Objective → Copy verbatim every line of the entries from the one containing "pose: elev=327.5 azim=46.6" to the one containing "Dot at: (308, 215)", including both of those lines.
___ Supplied entries ___
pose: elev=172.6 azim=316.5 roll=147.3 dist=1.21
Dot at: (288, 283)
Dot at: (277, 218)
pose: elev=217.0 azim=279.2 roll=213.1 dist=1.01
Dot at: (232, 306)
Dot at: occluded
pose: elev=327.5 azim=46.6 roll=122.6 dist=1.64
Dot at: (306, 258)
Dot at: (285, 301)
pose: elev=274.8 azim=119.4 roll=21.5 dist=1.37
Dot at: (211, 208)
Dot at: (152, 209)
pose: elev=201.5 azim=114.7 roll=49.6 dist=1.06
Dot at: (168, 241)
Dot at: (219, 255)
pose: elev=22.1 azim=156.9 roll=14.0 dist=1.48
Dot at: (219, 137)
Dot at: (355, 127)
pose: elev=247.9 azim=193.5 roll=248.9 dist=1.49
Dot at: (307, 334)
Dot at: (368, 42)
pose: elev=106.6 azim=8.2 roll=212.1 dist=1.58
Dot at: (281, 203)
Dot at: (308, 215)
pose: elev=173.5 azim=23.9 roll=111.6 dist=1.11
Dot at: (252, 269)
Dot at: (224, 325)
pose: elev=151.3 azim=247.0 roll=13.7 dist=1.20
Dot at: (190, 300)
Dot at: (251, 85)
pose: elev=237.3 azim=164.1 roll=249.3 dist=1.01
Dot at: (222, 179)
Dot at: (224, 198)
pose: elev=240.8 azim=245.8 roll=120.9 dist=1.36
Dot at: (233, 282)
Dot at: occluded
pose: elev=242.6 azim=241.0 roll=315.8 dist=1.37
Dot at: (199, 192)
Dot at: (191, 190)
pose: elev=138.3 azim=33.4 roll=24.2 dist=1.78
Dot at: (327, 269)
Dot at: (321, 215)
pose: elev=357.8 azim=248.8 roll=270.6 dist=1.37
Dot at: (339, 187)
___
Result of this exercise →
pose: elev=327.5 azim=46.6 roll=122.6 dist=1.64
Dot at: (306, 258)
Dot at: (285, 301)
pose: elev=274.8 azim=119.4 roll=21.5 dist=1.37
Dot at: (211, 208)
Dot at: (152, 209)
pose: elev=201.5 azim=114.7 roll=49.6 dist=1.06
Dot at: (168, 241)
Dot at: (219, 255)
pose: elev=22.1 azim=156.9 roll=14.0 dist=1.48
Dot at: (219, 137)
Dot at: (355, 127)
pose: elev=247.9 azim=193.5 roll=248.9 dist=1.49
Dot at: (307, 334)
Dot at: (368, 42)
pose: elev=106.6 azim=8.2 roll=212.1 dist=1.58
Dot at: (281, 203)
Dot at: (308, 215)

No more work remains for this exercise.